In the data below, retype the lines between the line holding "family: Rosaceae" and the line holding "genus: Aristida", inclusive.

Start of DATA EXTRACT

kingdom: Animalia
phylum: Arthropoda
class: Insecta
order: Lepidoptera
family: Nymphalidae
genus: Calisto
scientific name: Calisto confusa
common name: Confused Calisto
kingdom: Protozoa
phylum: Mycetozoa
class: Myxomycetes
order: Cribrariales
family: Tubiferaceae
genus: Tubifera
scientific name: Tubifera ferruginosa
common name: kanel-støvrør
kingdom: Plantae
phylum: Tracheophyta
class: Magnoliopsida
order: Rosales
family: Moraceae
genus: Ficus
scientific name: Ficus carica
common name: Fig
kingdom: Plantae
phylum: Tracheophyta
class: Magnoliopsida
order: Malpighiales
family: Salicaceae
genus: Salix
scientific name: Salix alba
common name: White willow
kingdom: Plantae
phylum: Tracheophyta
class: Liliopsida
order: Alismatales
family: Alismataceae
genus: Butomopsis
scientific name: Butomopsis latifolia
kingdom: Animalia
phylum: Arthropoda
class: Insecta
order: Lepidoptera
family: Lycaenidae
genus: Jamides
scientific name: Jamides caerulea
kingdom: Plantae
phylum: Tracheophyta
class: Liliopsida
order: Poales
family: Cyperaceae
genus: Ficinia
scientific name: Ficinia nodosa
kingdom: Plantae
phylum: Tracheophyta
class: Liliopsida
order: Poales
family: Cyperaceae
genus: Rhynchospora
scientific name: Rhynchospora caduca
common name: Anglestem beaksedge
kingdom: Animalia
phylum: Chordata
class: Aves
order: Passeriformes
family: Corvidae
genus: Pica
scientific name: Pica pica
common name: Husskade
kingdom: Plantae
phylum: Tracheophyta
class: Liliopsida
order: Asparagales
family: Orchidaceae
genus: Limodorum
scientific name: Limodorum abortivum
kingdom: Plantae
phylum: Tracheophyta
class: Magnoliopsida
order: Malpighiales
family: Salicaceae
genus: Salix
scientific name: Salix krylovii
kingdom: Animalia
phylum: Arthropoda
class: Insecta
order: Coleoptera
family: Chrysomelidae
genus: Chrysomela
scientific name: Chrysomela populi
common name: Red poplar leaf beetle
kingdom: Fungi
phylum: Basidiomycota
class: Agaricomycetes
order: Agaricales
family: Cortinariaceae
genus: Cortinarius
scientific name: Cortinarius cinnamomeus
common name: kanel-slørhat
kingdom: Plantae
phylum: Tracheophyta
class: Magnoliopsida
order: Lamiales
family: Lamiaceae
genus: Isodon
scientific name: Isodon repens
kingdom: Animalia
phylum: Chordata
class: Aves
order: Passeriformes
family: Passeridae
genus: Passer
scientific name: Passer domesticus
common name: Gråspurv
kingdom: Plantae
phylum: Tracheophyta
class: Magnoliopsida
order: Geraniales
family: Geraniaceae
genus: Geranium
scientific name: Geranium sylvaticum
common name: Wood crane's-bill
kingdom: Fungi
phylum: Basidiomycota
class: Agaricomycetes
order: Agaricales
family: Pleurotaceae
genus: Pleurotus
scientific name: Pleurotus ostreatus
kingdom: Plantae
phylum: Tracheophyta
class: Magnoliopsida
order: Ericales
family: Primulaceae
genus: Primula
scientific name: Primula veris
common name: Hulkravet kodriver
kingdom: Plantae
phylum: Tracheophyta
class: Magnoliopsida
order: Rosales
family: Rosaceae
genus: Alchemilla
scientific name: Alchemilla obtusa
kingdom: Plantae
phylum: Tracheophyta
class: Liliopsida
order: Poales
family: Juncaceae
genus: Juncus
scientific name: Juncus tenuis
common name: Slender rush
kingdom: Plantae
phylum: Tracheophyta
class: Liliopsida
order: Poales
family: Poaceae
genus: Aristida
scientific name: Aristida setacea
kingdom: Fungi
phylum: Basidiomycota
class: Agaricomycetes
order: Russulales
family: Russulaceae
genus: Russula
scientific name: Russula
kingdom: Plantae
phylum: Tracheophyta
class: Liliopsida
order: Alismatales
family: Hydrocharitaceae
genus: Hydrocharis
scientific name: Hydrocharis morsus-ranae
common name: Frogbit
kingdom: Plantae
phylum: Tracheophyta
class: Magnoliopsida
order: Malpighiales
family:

End of DATA EXTRACT

**SOLUTION**:
family: Rosaceae
genus: Alchemilla
scientific name: Alchemilla obtusa
kingdom: Plantae
phylum: Tracheophyta
class: Liliopsida
order: Poales
family: Juncaceae
genus: Juncus
scientific name: Juncus tenuis
common name: Slender rush
kingdom: Plantae
phylum: Tracheophyta
class: Liliopsida
order: Poales
family: Poaceae
genus: Aristida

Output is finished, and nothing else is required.